## OBJECTIVE
Extract each record and reproduce it exactly.

## SUPPLIED RECORDS
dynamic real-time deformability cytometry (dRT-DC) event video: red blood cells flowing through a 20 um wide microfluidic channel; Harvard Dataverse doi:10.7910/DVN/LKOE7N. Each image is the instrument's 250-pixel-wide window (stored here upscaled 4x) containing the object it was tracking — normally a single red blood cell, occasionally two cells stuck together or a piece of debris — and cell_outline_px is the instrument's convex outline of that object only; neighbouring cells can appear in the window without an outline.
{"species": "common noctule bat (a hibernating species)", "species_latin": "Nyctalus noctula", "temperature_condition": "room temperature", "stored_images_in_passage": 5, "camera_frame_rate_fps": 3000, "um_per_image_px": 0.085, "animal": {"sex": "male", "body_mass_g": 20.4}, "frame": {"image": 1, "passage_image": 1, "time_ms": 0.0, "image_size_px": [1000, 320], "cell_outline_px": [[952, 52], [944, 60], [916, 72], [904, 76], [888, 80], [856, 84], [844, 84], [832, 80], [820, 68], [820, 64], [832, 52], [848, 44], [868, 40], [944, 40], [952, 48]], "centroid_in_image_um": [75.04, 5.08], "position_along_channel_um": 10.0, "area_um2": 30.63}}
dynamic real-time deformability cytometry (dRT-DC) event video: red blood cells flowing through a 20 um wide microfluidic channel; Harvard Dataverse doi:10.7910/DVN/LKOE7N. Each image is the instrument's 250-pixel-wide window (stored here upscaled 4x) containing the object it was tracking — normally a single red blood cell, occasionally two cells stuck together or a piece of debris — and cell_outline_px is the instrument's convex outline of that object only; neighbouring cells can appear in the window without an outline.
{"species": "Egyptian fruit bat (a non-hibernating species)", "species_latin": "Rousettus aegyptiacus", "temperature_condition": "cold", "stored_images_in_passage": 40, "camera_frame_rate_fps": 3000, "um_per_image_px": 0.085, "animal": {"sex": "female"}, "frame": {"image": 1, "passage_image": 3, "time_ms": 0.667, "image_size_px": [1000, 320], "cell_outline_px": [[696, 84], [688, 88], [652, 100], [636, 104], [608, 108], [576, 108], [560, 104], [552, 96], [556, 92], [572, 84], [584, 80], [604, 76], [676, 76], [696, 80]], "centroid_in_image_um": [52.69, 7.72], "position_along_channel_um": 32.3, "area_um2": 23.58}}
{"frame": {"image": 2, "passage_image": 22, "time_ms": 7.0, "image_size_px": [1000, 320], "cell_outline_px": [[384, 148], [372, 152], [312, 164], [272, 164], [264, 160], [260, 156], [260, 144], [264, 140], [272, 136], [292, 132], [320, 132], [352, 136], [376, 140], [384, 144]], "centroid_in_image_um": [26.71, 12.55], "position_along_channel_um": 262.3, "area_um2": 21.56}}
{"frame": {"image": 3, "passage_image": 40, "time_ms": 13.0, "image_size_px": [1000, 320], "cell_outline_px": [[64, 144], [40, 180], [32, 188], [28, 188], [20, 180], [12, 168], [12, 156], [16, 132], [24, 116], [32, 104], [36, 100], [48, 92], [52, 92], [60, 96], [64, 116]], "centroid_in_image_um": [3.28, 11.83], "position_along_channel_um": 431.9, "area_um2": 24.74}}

## OUTPUT BELOW
dynamic real-time deformability cytometry (dRT-DC) event video: red blood cells flowing through a 20 um wide microfluidic channel; Harvard Dataverse doi:10.7910/DVN/LKOE7N. Each image is the instrument's 250-pixel-wide window (stored here upscaled 4x) containing the object it was tracking — normally a single red blood cell, occasionally two cells stuck together or a piece of debris — and cell_outline_px is the instrument's convex outline of that object only; neighbouring cells can appear in the window without an outline.
{"species": "common noctule bat (a hibernating species)", "species_latin": "Nyctalus noctula", "temperature_condition": "room temperature", "stored_images_in_passage": 5, "camera_frame_rate_fps": 3000, "um_per_image_px": 0.085, "animal": {"sex": "male", "body_mass_g": 20.4}, "frame": {"image": 1, "passage_image": 1, "time_ms": 0.0, "image_size_px": [1000, 320], "cell_outline_px": [[952, 52], [944, 60], [916, 72], [904, 76], [888, 80], [856, 84], [844, 84], [832, 80], [820, 68], [820, 64], [832, 52], [848, 44], [868, 40], [944, 40], [952, 48]], "centroid_in_image_um": [75.04, 5.08], "position_along_channel_um": 10.0, "area_um2": 30.63}}
dynamic real-time deformability cytometry (dRT-DC) event video: red blood cells flowing through a 20 um wide microfluidic channel; Harvard Dataverse doi:10.7910/DVN/LKOE7N. Each image is the instrument's 250-pixel-wide window (stored here upscaled 4x) containing the object it was tracking — normally a single red blood cell, occasionally two cells stuck together or a piece of debris — and cell_outline_px is the instrument's convex outline of that object only; neighbouring cells can appear in the window without an outline.
{"species": "Egyptian fruit bat (a non-hibernating species)", "species_latin": "Rousettus aegyptiacus", "temperature_condition": "cold", "stored_images_in_passage": 40, "camera_frame_rate_fps": 3000, "um_per_image_px": 0.085, "animal": {"sex": "female"}, "frame": {"image": 1, "passage_image": 3, "time_ms": 0.667, "image_size_px": [1000, 320], "cell_outline_px": [[696, 84], [688, 88], [652, 100], [636, 104], [608, 108], [576, 108], [560, 104], [552, 96], [556, 92], [572, 84], [584, 80], [604, 76], [676, 76], [696, 80]], "centroid_in_image_um": [52.69, 7.72], "position_along_channel_um": 32.3, "area_um2": 23.58}}
{"frame": {"image": 2, "passage_image": 22, "time_ms": 7.0, "image_size_px": [1000, 320], "cell_outline_px": [[384, 148], [372, 152], [312, 164], [272, 164], [264, 160], [260, 156], [260, 144], [264, 140], [272, 136], [292, 132], [320, 132], [352, 136], [376, 140], [384, 144]], "centroid_in_image_um": [26.71, 12.55], "position_along_channel_um": 262.3, "area_um2": 21.56}}
{"frame": {"image": 3, "passage_image": 40, "time_ms": 13.0, "image_size_px": [1000, 320], "cell_outline_px": [[64, 144], [40, 180], [32, 188], [28, 188], [20, 180], [12, 168], [12, 156], [16, 132], [24, 116], [32, 104], [36, 100], [48, 92], [52, 92], [60, 96], [64, 116]], "centroid_in_image_um": [3.28, 11.83], "position_along_channel_um": 431.9, "area_um2": 24.74}}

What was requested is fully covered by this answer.